___ SUPPLIED INFORMATION
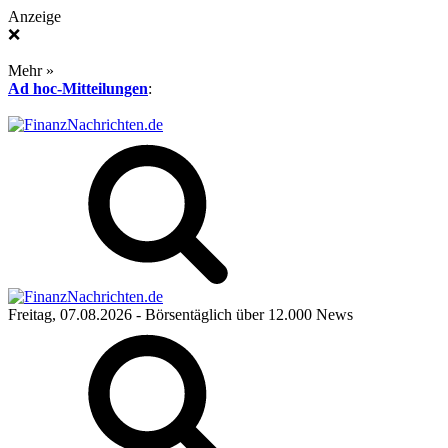
Anzeige
❌
Mehr »
Ad hoc-Mitteilungen
:
Freitag, 07.08.2026
- Börsentäglich über 12.000 News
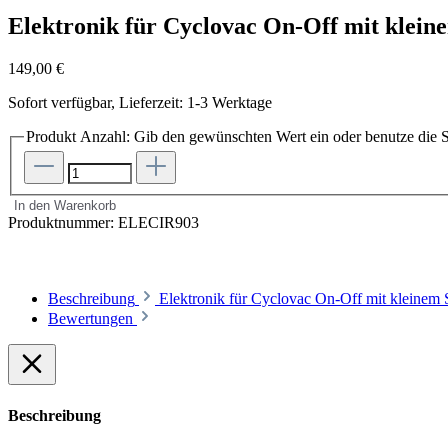
Elektronik für Cyclovac On-Off mit kleine
149,00 €
Sofort verfügbar, Lieferzeit: 1-3 Werktage
Produkt Anzahl: Gib den gewünschten Wert ein oder benutze die S
In den Warenkorb
Produktnummer:
ELECIR903
Beschreibung
Elektronik für Cyclovac On-Off mit kleine
Bewertungen
Beschreibung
______
THE TASK:
Reproduce each line of the records above, exactly and without pictures.

EXERCISE SOLUTION:
Anzeige
❌
Mehr »
Ad hoc-Mitteilungen
:
Freitag, 07.08.2026
- Börsentäglich über 12.000 News
Elektronik für Cyclovac On-Off mit kleine
149,00 €
Sofort verfügbar, Lieferzeit: 1-3 Werktage
Produkt Anzahl: Gib den gewünschten Wert ein oder benutze die S
In den Warenkorb
Produktnummer:
ELECIR903
Beschreibung
Elektronik für Cyclovac On-Off mit kleine
Bewertungen
Beschreibung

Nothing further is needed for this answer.